Dans une lettre au Préfet, en janvier 1921, elle met en rapport la grandeur de l'hommage dû aux morts et la piètre qualité des oeuvres destinées à matérialiser cet hommage :"Notre Commission s'efforce, Monsieur le Préfet, de remplir le mieux possible son office, mais trop souvent, se trouvant en face de projets insuffisants ou tout à fait nuls, où il n'y a pas même matière à observations et à corrections efficaces, elle ne peut que les rejeter; et alors son rôle est purement négatif puisqu'elle ne peut créer pour les autres.

 

            Comme il est désirable que ces monuments soient des oeuvres de goût que la plus grande simplicité même, imposée par l'économie, ne devrait pas dispenser d'être des oeuvres d'art, ne serait-ce que par une juste proportion, ce résultat ne sera jamais obtenu si les communes ne s'adressent pas à des compétences.

 

            Il ne suffit pas en effet de s'adresser à un maître de carrière, à un marchand de pierre ou à un entrepreneur quelconque qui copie dans les albums commerciaux des modèles déformés et mal compris...C'est trop méconnaître ce principe que pour faire une oeuvre d'art il faut un artiste, architecte, sculpteur ou ornemaniste.

 

            On croit faire une économie en évitant leur intervention, c'est le contraire qui arrive. On est livré sans défense au mercantilisme...Une heureuse proportion ne grève pas plus le budget que des compositions informes et sans goût, insipides par leur répétition...

 

            On ne saurait donc invoquer légitimement l'excuse de l'insuffisance des ressources. Un véritable artiste n'est pas désarmé par la simplicité. Il trouve une solution dans la pureté des lignes et dans la juste proportion."

 

            Les reproches majeurs adressés aux projets concernaient le mépris fréquent des règles de l'art, la banalité : beaucoup trop de monuments semblables, peu d'inspiration et d'originalité.

 

            Le ministère des Beaux-Arts s'émeut aussi lorsque le monument jouxte un édifice classé.

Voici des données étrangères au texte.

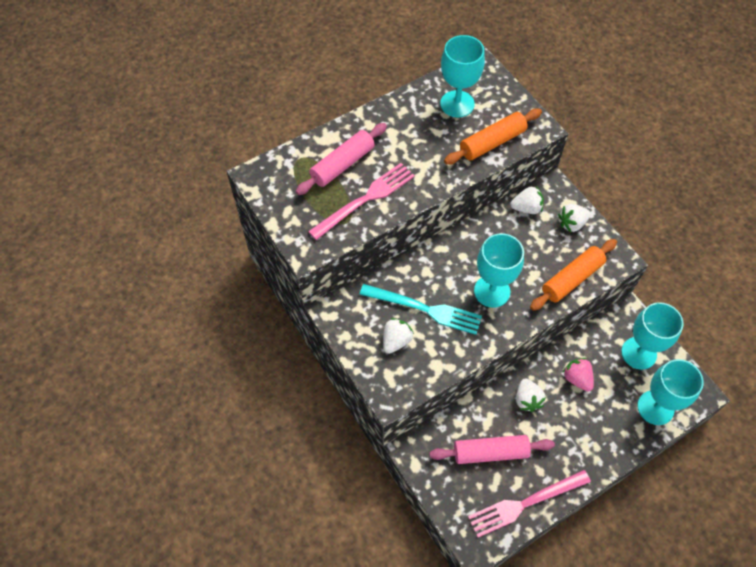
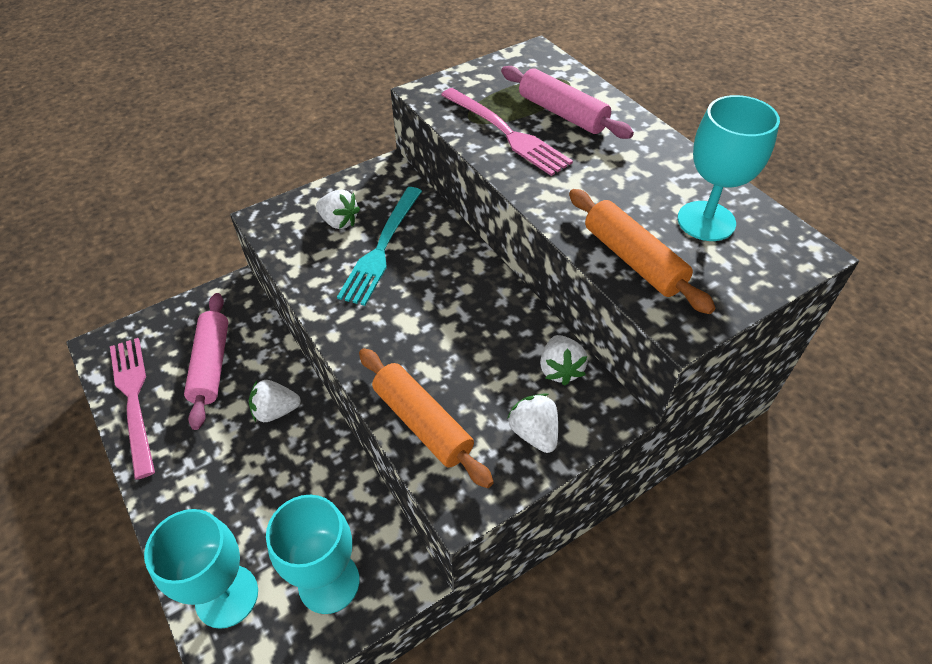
camera: 90 degrees right, 10 degrees down
(492, 291) = (405, 318): turquoise goblet -> none
(577, 378) = (297, 479): pink strawberry -> none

Dans une circulaire, le Ministre de l'Intérieur, rappelle aux Préfets que la Commission des Monuments Historiques doit donner son avis et ajoute que l'inobservation de cette procédure a eu pour conséquence l'érection de monuments qui sont "d'une conception tout à fait regrettable et dénaturent fâcheusement le caractère des monuments classés auprès desquels ils sont érigés."

 

            La population, elle aussi, se prononça et son verdict, lors de l'inauguration, par exemple, fut parfois sévère. Une habitante de Canchy témoigne : "J'ai le souvenir que le monument n'a pas été apprécié par tous et que, au lever du drap ou du drapeau qui le recouvrait, il y a eu un effet d'horreur (la grosseur du soldat), d'incompréhension. Cependant, les Canchéens d'aujourd'hui sont fiers de leur monument qui est minutieusement entretenu."